Adobe Hardens DRM Protection, Likely to Send More People to Amazon to Buy eBooks


The world of ebooks is going to get a lot more complicated thanks to Adobe, a company that has nothing to do with the actual writing, making, or marketing of the ebooks you purchase, but that doesn’t stop them from wanting to cash in on them as much as possible nonetheless. The way they’ve found to pull that off is to capitalize on scared publishers that think Adobe DRM is the only way to protect ebooks, while taking advantage of the whole “Amazon is evil” idea, and baiting consumers into the false idea that the ePub format is somehow more “open” than other formats.

Adobe has released an update to their ebook software, Adobe Digital Editions 3.0, and with it version 5 of the Adobe Content Server, which Adobe claims will make their DRM scheme (with special emphasis on scheme) more secure and a lot harder to crack because they can change the encryption dynamically on the fly.

This is how Adobe puts it: “The new hardened DRM solution uses multiple encryption layers with Adobe Licensing server having the control to change the mechanism of encrypted resource key generation.”

What’s going to make this even worse is the fact that it changes the so-called industry standard ePub format even further. Now there’s going to be two versions of Adobe DRM ebooks floating around out there, and the newer version isn’t going to be compatible with older ADE-supporting devices. The same goes for ADE-supporting software and apps.

It’s going to be up to the individual publishers and retailers to decide if they want to use the new content server 5. That’s just going segregate ePub ebooks even further.
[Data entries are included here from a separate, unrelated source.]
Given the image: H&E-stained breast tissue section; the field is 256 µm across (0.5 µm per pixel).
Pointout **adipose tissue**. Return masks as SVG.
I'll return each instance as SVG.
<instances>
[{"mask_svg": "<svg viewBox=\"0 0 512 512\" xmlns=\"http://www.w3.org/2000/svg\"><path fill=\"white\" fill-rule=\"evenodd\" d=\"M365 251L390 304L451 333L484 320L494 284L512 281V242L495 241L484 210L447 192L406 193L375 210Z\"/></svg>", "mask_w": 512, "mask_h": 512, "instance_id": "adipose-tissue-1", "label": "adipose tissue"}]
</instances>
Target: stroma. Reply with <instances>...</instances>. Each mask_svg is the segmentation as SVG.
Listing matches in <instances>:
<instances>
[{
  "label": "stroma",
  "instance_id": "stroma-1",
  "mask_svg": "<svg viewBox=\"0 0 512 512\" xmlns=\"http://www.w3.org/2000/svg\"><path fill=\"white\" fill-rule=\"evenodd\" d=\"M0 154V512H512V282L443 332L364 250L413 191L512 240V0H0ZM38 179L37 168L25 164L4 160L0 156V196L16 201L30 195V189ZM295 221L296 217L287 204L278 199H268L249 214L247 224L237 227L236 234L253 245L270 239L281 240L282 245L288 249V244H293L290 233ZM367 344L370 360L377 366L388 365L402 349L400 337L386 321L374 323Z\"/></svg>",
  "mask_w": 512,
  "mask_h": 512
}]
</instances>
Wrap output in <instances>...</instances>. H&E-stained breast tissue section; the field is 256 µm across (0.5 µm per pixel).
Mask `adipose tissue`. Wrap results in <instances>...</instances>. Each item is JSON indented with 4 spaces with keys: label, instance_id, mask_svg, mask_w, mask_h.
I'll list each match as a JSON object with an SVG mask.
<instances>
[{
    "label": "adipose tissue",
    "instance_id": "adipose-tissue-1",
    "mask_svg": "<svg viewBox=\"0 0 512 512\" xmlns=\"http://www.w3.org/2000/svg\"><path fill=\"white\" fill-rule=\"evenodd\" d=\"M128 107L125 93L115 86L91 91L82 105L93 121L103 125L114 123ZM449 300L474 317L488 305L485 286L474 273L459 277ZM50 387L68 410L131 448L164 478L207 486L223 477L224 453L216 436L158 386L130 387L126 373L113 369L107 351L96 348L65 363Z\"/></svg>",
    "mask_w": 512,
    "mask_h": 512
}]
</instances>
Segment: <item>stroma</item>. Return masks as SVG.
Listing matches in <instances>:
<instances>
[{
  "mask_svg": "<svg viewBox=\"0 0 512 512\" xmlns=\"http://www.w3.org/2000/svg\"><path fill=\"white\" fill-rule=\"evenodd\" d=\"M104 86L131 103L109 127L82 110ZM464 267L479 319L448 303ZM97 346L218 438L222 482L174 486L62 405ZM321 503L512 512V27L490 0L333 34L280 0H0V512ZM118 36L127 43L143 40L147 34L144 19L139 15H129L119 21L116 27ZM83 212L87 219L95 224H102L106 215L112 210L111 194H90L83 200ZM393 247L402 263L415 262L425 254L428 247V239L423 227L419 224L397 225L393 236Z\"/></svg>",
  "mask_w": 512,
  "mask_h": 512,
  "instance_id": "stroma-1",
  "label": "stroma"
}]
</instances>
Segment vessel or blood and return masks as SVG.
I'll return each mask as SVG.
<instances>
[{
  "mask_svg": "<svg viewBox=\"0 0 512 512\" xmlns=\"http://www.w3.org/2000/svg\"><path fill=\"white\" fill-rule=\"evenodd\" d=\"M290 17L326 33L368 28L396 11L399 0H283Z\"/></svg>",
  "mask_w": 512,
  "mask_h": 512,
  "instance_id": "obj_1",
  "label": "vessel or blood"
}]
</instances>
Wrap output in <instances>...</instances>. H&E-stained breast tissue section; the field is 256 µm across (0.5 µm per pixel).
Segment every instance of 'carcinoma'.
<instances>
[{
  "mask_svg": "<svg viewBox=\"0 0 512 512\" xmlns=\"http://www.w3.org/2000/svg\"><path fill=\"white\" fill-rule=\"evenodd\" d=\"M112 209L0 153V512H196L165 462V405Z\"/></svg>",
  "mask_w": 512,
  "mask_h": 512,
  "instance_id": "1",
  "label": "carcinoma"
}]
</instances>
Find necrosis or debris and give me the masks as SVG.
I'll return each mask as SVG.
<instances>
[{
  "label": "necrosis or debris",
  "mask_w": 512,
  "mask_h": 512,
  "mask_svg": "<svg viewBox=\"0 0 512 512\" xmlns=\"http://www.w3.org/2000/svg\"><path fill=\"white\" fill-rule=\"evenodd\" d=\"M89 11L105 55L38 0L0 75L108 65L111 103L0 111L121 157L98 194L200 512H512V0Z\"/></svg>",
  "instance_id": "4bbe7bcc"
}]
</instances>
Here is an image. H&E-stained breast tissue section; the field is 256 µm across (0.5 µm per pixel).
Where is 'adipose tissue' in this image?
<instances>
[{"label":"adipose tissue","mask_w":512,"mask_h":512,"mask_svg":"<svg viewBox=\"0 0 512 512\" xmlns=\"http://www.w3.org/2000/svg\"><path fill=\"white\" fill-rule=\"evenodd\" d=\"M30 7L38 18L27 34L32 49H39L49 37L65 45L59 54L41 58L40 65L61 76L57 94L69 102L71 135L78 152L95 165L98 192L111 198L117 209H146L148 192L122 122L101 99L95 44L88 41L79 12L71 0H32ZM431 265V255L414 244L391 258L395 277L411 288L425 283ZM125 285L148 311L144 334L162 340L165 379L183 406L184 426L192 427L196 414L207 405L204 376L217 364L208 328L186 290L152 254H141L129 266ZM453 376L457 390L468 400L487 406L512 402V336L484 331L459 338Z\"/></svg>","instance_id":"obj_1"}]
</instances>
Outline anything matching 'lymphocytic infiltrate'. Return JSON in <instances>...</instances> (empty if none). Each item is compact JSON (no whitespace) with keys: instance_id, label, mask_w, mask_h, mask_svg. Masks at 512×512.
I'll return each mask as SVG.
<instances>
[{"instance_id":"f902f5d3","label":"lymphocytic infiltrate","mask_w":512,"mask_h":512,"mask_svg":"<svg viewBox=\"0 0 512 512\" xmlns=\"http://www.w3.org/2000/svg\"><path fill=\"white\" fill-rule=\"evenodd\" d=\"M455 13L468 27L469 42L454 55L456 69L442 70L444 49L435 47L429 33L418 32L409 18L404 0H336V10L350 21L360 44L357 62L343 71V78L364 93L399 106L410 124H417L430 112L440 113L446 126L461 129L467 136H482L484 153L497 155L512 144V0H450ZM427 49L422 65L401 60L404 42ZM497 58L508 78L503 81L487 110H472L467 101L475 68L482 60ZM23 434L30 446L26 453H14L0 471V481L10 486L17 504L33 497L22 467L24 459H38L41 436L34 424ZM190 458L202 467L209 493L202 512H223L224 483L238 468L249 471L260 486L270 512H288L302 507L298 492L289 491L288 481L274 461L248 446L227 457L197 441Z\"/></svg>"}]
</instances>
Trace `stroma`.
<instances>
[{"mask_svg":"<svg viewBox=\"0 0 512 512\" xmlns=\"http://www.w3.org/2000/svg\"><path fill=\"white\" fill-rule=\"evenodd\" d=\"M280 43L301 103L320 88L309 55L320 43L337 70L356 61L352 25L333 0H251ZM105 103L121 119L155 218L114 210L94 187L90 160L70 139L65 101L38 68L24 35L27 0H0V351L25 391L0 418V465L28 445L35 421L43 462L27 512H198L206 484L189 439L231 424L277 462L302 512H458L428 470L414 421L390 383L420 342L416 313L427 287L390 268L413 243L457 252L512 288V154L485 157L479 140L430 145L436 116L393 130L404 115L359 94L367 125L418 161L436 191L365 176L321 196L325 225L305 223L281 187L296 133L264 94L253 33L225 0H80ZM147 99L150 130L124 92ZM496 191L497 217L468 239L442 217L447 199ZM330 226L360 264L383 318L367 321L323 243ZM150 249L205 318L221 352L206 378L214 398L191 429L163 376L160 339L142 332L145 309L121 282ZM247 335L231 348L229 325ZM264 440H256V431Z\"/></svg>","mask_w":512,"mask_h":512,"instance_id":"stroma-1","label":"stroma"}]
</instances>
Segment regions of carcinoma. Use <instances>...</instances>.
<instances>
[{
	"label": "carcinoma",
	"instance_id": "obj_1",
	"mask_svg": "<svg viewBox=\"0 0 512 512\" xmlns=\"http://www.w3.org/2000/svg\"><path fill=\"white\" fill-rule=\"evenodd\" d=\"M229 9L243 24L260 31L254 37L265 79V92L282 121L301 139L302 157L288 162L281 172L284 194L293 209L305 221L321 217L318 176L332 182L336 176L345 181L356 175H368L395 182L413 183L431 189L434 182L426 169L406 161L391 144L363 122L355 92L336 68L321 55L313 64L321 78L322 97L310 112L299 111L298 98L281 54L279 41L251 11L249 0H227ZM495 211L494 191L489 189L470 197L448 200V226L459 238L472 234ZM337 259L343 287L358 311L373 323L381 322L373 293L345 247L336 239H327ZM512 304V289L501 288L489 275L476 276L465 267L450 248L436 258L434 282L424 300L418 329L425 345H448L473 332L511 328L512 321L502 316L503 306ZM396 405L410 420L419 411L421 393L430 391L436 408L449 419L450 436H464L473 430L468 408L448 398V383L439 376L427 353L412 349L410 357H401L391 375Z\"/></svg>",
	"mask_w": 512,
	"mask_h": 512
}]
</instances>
And once people find out they can no longer remove the DRM from ebooks like they could before with this super easy DRM-removal tool, then they are just going to go to Amazon and buy ebooks instead where they can easily remove the Kindle DRM and choose to read the book they purchased with their own hard-earned money however they want.

Scared publishers and authors will likely praise the new “unbreakable” Adobe DRM scheme, but it’s going to do more harm than good. I know I’ll never buy an ePub with Adobe’s new DRM, just like I’ll never buy an ebook from iBooks for the same reason. Lots of people will do the same. All this is going to do is make Amazon even stronger. They don’t have to do anything and they win. And people wonder why they are so successful.


8 Responses to “Adobe Hardens DRM Protection, Likely to Send More People to Amazon to Buy eBooks”

  1. And of course there is also Barnes and Noble DRM which is also part of Adobe and very easy to break.

    That being said, the more hype Adobe’s DRM gets, the sooner it will be broken. The key has to be located somewhere on the device used for reading the book, so in the end, all DRM is essentially security by obscurity which as any security expert will tell you is not secure at all.

  2. Nathan, it appears to me the e-ink based e-book devices are going to get impacted more than the tablet based e-book devices. Google Play, Apple’s App Store and Microsoft’s Windows 8 platforms are easy to update. What’s going to happen with the more difficult to update e-ink based readers? Most don’t get frequent firmware updates and specifically I’m thinking of the Sony product line. I think Adobe is setting themselves up to get hacked.

    • Indeed. Sony is unlikely to update their readers’ software, and so is B&N. Kobo on the other hand probably updated their software twice since I wrote this comment :).

      And that’s certainly one thing Adobe is good at: getting hacked.

  3. Ingo Lembcke, Hamburg, Germany, EU January 23, 2014 at 3:29 am

    Sony could choose to update the Software for the newest Model and be satisfied: after all, one reason to buy it.
    They could not care less, wether the buyers are able to read new books on old devices, after all, they are not selling books.
    And the newer readers from other vendors, like Tolino Shine are new enough and current enough to warrant an update.
    Kobo was already mentioned.
    That accounts for quite a lot. Leaves only B&N and Amazon Kindle, which both do not support the normal Adobe DRM. And the old readers, which might bringt some buyers to switch to something newer, to get some of these: speedier page-turn, HD-eInk, Frontlight, WLAN/ 3G. May they missed it not really, but if there is a compelling reason, like the must-have book which is only avialable with new DRM?
    So, I am not so sure, wether the publisher will switch to the new DRM or not.
    And of course, Amazon might be the winner if that happens.
    DRM is a bad idea, and that should teach them.

    • Ingo Lembcke, Hamburg, Germany, EU January 23, 2014 at 3:30 am

      Ah, my fault, yes, Sony is selling books, sorry, overlocked that.
      Hm, still, I think, they might be able to switch DRM.

  4. Ingo, Sony no longer markets e-readers in the US market if I remember right, but their e-book store still sells e-books here. I’ll stand my my original statement that Adobe is setting themselves up to get hacked because people will want to use content with whatever e-reader they have.